Im IT-Sicherheitsgesetz geht es darum, Kriterien vor allem für den Bereich der kritischen Infrastruktur festzulegen, zu denen etwa das Energienetz gehört. Hier gibt es die Möglichkeit, Verschärfungen in den Gesetzestext für die Mobilfunknetze zu schreiben. Außerdem muss das Telekommunikationsgesetz reformiert werden, worauf auch Kanzleramtschef Braun hinweist. Adressaten sind hier die Telekommunikationsbetreiber. Für sie wird festgelegt, nach welchen Kriterien sie ihr Netz aufbauen und wie sie die Vertrauenswürdigkeit von Lieferanten überprüfen müssen.

Denkbar ist, so heißt es in Koalitionskreisen, dass hier unterschiedliche Anforderungen für das Kernnetz und die sogenannte Peripherie des künftigen 5G-Netzes aufgestellt werden - also etwa Smartphones oder Sendemasten. Zwar ist unter Experten umstritten, ob sich verschiedene Bereiche des digitalen Netzes wirklich trennen lassen. Aber auch in der Bundesregierung wird darauf verwiesen, dass die Sicherheitsanforderungen für das Kernnetz, zu der etwa die Softwaresteuerung und zentrale Datenverarbeitung gehören, wesentlich strikter sein könnten.

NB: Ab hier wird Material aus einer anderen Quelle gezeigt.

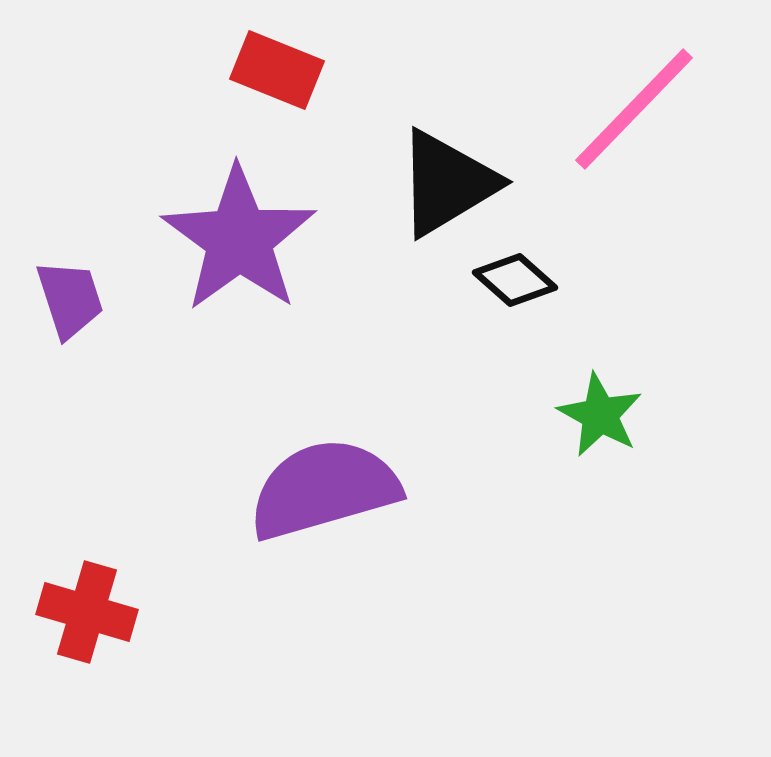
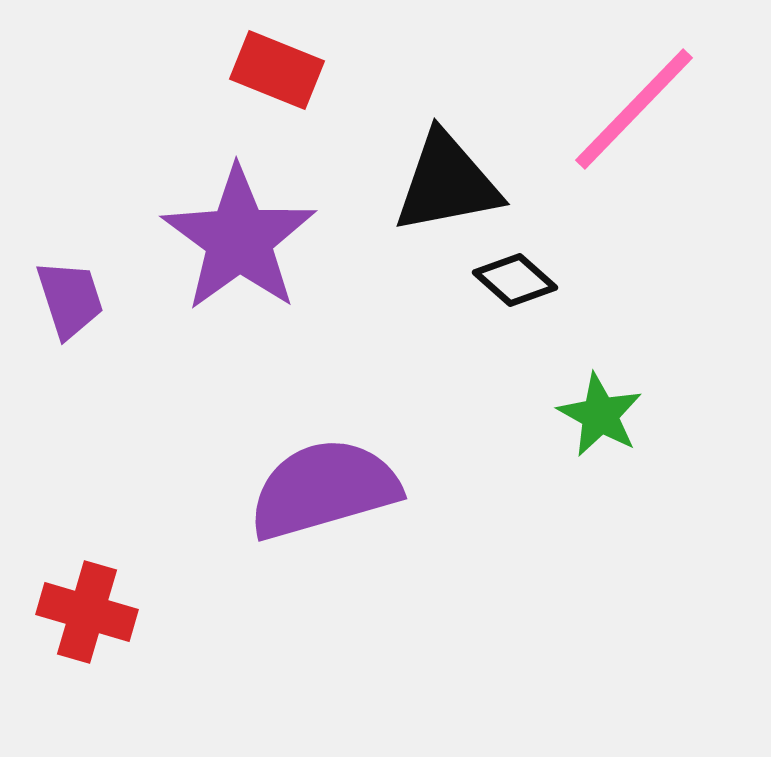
black triangle: rotated 20 degrees clockwise
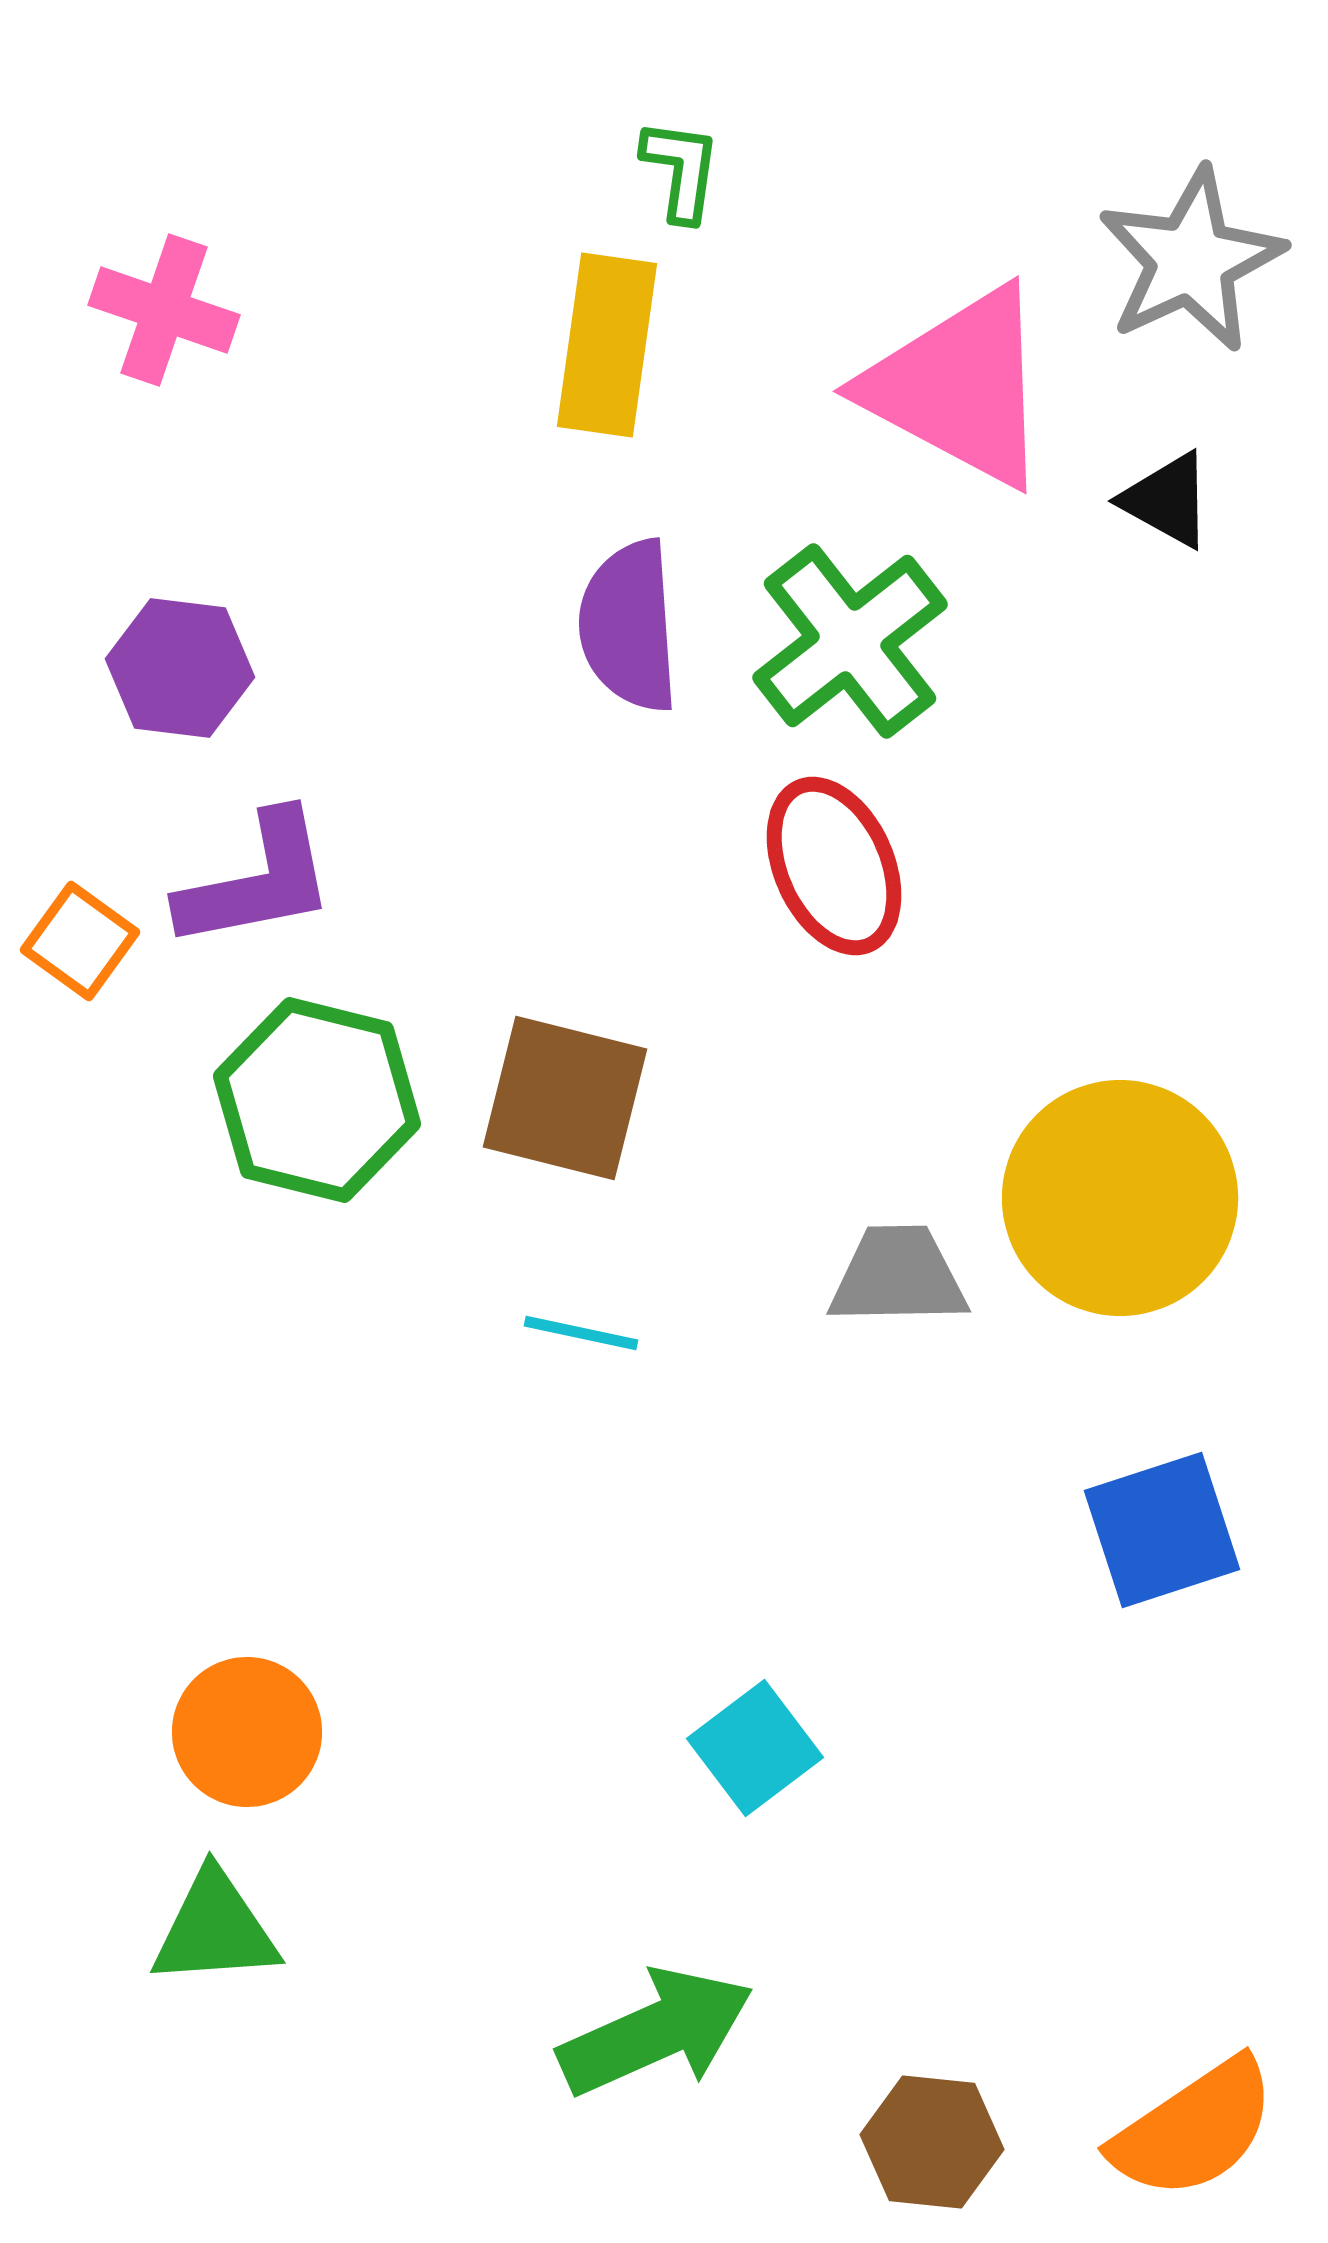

Telekommunikationsfirmen scheinen sich darauf sogar schon einzustellen: Nach einem Bericht der "Wirtschaftswoche" plant die Deutsche Telekom, binnen zwei Jahren den Anteil an Komponenten aus Asien oder Amerika in diesem Kernnetz des 4G-Mobilfunknetzes, auf dem 5G aufbaut, auf Null zu senken. Die Bundesregierung könnte mit diesem Weg wohl leben. Auch Merkel versprach im CDU-Bundesvorstand am Donnerstag, dass der Anteil von Huawei-Produkten von derzeit 70 Prozent im Mobilfunknetz zugunsten europäischer Hersteller drastisch sinken solle - auch ohne einen formalen Ausschluss.